[[ Information provided open ]]

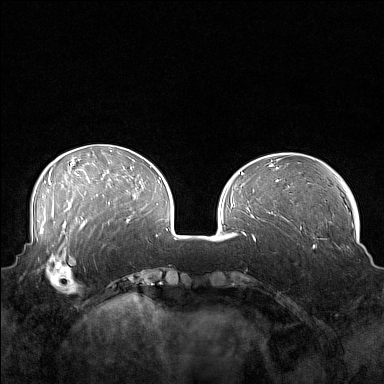
Breast MRI (dynamic contrast-enhanced), one axial slice; position 50 of 160 along the scan axis; dynamic contrast-enhanced series, time point 2 of 7 at this slice position (early post-contrast); 1.5 T; TE 1.8 ms, TR 5 ms; 1 mm slice thickness; 384 × 384 image matrix, field of view 360 × 360 mm. Female patient.
Annotated regions visible in this slice (semi-automatically segmented with operator editing):
- enhancing-tissue mask used for the functional tumour volume (all voxels passing the contrast-enhancement thresholds inside the analysis volume; usually the tumour): bounding box [x1, y1, x2, y2] px = [41, 249, 88, 294]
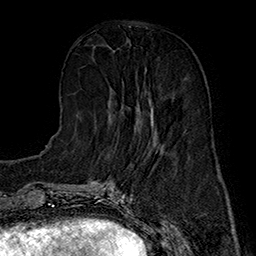
Breast MRI (dynamic contrast-enhanced), one axial slice; position 60 of 160 along the scan axis; cropped to one breast; dynamic contrast-enhanced series, time point 2 of 7 at this slice position (early post-contrast); 1.5 T; TE 2.8 ms, TR 5.4 ms; 1 mm slice thickness; 256 × 256 image matrix, field of view 180 × 180 mm. Female patient.
Outlined on this slice (semi-automatically segmented with operator editing):
- enhancing-tissue mask used for the functional tumour volume (all voxels passing the contrast-enhancement thresholds inside the analysis volume; usually the tumour): box from (x=109, y=69) to (x=157, y=132) px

[[ Information provided closed ]]

Problem details
What is needed is the full material, retyped unchanged, with no pictures in it.

Exercise response
Breast MRI (dynamic contrast-enhanced), one axial slice; position 50 of 160 along the scan axis; dynamic contrast-enhanced series, time point 2 of 7 at this slice position (early post-contrast); 1.5 T; TE 1.8 ms, TR 5 ms; 1 mm slice thickness; 384 × 384 image matrix, field of view 360 × 360 mm. Female patient.
Annotated regions visible in this slice (semi-automatically segmented with operator editing):
- enhancing-tissue mask used for the functional tumour volume (all voxels passing the contrast-enhancement thresholds inside the analysis volume; usually the tumour): bounding box [x1, y1, x2, y2] px = [41, 249, 88, 294]
Breast MRI (dynamic contrast-enhanced), one axial slice; position 60 of 160 along the scan axis; cropped to one breast; dynamic contrast-enhanced series, time point 2 of 7 at this slice position (early post-contrast); 1.5 T; TE 2.8 ms, TR 5.4 ms; 1 mm slice thickness; 256 × 256 image matrix, field of view 180 × 180 mm. Female patient.
Outlined on this slice (semi-automatically segmented with operator editing):
- enhancing-tissue mask used for the functional tumour volume (all voxels passing the contrast-enhancement thresholds inside the analysis volume; usually the tumour): box from (x=109, y=69) to (x=157, y=132) px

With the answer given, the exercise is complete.